Don’t expect to see the Face Off prototype design as a fully formed laptop anytime soon, but it has already filtered into some of Asus’ recently announced 9th Gen Intel gaming laptops, including the Hero III, Scar III, and ROG Strix G. Some of the design choices on these laptops were first conceived thanks to Face Off, including asymmetrical ventilation, a corrugated chassis for improved airflow, and even the precursors of what would become the Asus Keystone: a removable proprietary device that stores user profiles across devices and acts as a safe space to store your most treasured secrets.
But some of the ideas from the collaboration have proven too futuristic for today’s tech. Asus has also been looking into augmented reality, with “virtual elements that rise up from the laptop” and controllable by a user’s gestures being discussed. These are still very much in their embryonic stages – and even that might be a stretch – but Asus hopes to one day incorporate projection and tracking technology down the line to create a personalised experience that goes beyond surface-level RGB lighting.
“We collaborated to explore ideas for not only the next generation, but also the ones after that,” Vivian Lien, global head of marketing, says, “culminating in a stunning concept that gives a glimpse of what’s to come. We’re excited to see how laser projection and other augmented reality technologies develop and are eager to experiment with integrating them into future designs.”
At least for the time being the prototype is allowing Asus to better balance professional and gamer styles. We’ve already seen its rivals adopt similar pared back gaming fare to appeal to this audience – the Razer Blade is a rather moderate design – and this segment is only going to heat up as more dyed in the wool gamers start streaming, creating content on the move, and marching towards geriatric life.

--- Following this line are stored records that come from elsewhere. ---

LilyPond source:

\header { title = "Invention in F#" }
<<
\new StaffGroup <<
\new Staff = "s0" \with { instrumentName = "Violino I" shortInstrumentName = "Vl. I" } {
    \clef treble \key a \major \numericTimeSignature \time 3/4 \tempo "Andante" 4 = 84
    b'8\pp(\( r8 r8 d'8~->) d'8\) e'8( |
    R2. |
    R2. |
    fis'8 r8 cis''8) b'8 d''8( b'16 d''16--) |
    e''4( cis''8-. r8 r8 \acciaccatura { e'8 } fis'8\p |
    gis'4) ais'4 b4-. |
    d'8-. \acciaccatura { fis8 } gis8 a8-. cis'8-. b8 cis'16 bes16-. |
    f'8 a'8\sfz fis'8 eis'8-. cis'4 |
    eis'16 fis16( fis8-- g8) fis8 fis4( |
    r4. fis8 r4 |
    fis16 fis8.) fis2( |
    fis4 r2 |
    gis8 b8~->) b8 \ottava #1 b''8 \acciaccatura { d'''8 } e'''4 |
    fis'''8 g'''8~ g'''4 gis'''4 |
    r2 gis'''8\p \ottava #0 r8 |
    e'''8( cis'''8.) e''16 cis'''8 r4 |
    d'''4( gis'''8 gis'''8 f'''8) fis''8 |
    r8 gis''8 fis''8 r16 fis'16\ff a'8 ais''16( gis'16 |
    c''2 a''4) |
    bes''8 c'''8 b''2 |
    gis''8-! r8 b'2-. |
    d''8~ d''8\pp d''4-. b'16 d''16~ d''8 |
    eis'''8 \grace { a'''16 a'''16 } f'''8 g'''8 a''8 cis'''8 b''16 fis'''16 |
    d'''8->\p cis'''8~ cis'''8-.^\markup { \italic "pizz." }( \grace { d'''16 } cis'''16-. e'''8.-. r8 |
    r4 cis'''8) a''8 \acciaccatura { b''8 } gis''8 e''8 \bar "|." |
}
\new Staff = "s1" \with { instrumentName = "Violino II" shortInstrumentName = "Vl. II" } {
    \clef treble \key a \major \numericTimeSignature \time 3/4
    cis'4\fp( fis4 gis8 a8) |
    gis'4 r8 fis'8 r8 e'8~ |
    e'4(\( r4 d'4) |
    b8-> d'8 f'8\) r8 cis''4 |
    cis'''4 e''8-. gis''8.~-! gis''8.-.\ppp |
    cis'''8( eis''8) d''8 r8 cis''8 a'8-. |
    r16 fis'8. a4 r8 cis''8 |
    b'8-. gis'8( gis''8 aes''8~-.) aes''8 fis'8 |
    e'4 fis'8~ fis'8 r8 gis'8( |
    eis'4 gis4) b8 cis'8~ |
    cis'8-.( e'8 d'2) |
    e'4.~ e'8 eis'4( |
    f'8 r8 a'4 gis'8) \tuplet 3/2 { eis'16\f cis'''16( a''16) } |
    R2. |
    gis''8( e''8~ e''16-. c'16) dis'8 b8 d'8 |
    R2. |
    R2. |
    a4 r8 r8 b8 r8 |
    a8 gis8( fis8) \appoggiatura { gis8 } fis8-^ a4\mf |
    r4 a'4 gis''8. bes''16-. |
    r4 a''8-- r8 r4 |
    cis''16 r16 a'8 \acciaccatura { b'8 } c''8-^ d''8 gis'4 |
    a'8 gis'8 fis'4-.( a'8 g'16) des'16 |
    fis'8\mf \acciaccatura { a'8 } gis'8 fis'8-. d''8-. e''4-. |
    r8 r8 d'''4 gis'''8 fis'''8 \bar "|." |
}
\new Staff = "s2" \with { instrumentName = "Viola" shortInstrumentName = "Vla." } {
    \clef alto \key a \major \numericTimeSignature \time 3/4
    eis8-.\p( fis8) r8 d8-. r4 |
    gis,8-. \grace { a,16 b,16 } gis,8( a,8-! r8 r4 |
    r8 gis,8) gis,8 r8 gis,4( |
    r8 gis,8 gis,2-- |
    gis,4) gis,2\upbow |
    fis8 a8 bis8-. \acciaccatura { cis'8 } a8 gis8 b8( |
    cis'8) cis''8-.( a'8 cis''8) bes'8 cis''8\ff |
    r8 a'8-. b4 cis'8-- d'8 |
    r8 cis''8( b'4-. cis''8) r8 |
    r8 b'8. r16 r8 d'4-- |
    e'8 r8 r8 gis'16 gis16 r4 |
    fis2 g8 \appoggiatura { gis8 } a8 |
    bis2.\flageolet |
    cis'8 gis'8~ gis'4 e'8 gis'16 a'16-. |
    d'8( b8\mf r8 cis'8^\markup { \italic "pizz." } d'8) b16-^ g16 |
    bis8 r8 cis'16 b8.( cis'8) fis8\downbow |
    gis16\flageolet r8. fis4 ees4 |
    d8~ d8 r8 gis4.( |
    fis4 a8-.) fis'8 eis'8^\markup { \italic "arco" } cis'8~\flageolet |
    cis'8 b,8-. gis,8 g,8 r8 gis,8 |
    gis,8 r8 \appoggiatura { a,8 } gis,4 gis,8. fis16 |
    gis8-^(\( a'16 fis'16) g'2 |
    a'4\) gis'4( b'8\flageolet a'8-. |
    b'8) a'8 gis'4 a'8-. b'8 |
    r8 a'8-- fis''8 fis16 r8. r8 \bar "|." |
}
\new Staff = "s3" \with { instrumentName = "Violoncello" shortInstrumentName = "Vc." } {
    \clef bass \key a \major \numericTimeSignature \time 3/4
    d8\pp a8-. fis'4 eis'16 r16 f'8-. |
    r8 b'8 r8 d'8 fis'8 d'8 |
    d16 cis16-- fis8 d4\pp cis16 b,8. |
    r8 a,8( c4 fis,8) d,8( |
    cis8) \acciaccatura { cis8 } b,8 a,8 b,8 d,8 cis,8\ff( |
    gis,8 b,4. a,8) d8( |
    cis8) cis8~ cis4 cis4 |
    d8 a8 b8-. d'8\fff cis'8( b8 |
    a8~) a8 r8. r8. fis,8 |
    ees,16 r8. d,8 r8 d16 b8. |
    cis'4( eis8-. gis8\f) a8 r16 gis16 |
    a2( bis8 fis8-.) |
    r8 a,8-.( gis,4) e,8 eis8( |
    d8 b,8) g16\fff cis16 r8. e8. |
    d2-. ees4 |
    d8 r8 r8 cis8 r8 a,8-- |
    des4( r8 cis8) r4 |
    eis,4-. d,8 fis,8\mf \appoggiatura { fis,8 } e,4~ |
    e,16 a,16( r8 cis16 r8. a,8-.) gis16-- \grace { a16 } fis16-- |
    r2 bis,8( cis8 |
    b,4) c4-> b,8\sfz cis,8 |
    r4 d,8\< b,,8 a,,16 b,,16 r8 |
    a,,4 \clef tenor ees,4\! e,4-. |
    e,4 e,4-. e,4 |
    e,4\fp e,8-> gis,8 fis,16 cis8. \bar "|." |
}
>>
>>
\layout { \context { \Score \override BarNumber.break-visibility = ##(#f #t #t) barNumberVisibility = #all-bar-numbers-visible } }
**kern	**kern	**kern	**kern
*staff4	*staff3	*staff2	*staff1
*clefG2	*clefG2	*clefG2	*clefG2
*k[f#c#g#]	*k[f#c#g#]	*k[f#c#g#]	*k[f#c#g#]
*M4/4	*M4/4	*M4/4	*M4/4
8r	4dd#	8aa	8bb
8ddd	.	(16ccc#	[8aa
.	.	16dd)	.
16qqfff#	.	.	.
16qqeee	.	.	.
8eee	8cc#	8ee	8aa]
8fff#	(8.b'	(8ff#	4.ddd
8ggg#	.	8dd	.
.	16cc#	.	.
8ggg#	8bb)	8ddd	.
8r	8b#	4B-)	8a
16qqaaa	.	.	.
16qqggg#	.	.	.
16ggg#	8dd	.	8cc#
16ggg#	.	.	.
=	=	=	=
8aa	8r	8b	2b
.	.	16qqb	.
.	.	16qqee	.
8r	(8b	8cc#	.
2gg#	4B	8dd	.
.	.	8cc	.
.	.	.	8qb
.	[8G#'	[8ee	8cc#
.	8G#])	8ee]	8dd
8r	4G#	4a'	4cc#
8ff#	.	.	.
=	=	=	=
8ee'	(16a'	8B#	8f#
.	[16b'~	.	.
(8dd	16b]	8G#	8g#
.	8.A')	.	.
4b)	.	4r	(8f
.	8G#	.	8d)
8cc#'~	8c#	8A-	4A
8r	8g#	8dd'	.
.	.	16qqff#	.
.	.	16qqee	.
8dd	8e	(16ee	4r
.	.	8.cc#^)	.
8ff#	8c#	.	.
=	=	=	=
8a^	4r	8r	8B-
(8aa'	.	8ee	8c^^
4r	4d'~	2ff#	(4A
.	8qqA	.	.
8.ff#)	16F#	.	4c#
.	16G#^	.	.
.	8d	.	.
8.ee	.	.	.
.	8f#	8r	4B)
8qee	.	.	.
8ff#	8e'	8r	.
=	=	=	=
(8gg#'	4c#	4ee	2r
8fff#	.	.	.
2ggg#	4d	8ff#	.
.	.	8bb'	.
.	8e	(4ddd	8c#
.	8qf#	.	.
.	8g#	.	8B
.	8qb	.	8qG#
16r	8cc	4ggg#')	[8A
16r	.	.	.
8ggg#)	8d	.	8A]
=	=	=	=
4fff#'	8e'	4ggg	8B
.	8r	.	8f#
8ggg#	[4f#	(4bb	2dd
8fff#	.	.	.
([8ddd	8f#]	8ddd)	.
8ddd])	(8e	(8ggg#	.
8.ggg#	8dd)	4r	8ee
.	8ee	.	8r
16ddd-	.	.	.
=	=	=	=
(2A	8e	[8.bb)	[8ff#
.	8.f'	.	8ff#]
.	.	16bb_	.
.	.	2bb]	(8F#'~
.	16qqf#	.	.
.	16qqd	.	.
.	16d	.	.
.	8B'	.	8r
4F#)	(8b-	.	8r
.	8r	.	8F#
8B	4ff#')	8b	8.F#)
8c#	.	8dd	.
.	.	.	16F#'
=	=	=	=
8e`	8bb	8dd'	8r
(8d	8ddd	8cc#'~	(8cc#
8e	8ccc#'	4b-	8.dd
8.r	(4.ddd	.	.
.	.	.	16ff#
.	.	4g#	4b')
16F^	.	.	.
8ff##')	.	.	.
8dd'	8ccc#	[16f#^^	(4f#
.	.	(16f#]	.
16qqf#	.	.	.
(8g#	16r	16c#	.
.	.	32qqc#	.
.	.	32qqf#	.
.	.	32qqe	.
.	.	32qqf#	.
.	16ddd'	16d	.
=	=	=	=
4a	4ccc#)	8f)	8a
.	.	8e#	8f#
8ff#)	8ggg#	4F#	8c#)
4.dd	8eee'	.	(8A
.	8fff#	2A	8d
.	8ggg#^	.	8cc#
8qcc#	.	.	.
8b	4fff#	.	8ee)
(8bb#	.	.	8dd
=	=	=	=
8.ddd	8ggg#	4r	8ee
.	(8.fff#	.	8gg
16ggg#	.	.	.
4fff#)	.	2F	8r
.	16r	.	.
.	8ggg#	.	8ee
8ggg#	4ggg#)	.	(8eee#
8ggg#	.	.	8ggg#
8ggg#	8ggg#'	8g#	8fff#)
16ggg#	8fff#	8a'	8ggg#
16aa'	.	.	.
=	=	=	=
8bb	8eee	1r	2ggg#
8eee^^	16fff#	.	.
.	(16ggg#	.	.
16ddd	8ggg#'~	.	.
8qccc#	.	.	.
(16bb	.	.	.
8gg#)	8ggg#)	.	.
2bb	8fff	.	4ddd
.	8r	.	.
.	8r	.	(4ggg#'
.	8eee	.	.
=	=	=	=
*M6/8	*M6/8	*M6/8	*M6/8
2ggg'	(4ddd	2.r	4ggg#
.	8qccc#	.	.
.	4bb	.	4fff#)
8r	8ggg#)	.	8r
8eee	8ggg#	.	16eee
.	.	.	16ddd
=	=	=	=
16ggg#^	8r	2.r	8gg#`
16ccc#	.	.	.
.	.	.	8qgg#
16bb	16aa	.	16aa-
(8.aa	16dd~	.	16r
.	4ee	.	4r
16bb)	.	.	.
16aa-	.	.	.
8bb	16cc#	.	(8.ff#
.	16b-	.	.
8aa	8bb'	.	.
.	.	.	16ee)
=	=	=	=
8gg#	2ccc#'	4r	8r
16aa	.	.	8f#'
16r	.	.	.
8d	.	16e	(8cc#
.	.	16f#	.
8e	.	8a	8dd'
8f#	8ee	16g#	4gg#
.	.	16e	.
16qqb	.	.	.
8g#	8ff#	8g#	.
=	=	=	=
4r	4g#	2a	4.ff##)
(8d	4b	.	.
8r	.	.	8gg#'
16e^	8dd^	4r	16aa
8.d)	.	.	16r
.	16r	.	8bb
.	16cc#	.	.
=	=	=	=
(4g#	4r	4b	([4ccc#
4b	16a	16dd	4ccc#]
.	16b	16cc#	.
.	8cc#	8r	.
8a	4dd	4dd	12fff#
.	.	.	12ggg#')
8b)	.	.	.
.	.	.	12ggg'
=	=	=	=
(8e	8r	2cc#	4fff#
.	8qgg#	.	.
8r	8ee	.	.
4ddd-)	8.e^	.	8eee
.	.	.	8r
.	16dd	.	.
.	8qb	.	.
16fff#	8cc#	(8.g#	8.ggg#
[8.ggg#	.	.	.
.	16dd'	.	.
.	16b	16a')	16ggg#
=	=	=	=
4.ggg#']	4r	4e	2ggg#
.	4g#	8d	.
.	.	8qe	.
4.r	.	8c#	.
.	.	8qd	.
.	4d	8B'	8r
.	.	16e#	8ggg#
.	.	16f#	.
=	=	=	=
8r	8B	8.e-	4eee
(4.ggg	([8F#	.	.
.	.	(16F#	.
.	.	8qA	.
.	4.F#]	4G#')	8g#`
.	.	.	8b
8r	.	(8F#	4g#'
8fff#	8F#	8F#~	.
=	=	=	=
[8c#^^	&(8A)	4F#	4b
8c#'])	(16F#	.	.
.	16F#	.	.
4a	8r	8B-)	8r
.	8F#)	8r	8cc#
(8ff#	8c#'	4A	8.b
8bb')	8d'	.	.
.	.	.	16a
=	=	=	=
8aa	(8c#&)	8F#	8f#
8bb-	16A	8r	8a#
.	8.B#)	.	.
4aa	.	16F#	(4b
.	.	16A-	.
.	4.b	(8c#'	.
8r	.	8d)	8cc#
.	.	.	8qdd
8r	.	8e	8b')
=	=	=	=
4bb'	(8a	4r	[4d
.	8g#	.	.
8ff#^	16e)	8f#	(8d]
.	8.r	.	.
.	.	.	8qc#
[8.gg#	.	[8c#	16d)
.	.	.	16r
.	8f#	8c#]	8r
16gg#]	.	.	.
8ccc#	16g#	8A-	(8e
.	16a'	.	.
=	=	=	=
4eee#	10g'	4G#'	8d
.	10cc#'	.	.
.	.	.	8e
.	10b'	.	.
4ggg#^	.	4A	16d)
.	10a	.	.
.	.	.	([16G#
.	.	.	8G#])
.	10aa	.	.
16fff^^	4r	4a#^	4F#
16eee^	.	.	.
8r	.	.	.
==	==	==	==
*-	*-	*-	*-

All I’m saying is that at some point there’s going to be a market for stairlifts with 480Hz monitors attached. And while my eyes will be all but totally worn out from decades in front of a monitor, I’ll be here to review it when that day comes.
We may have to wait a little longer to get our hands on augmented reality, gesture-controlled laptops, but the idea of maturing gaming design to meet the expanding audience is something that appeals to my old soul. And I’m keen to see where Asus can take ROG, the brand champion of old-school gaming style, in the highly-competitive gaming and content creation laptop market.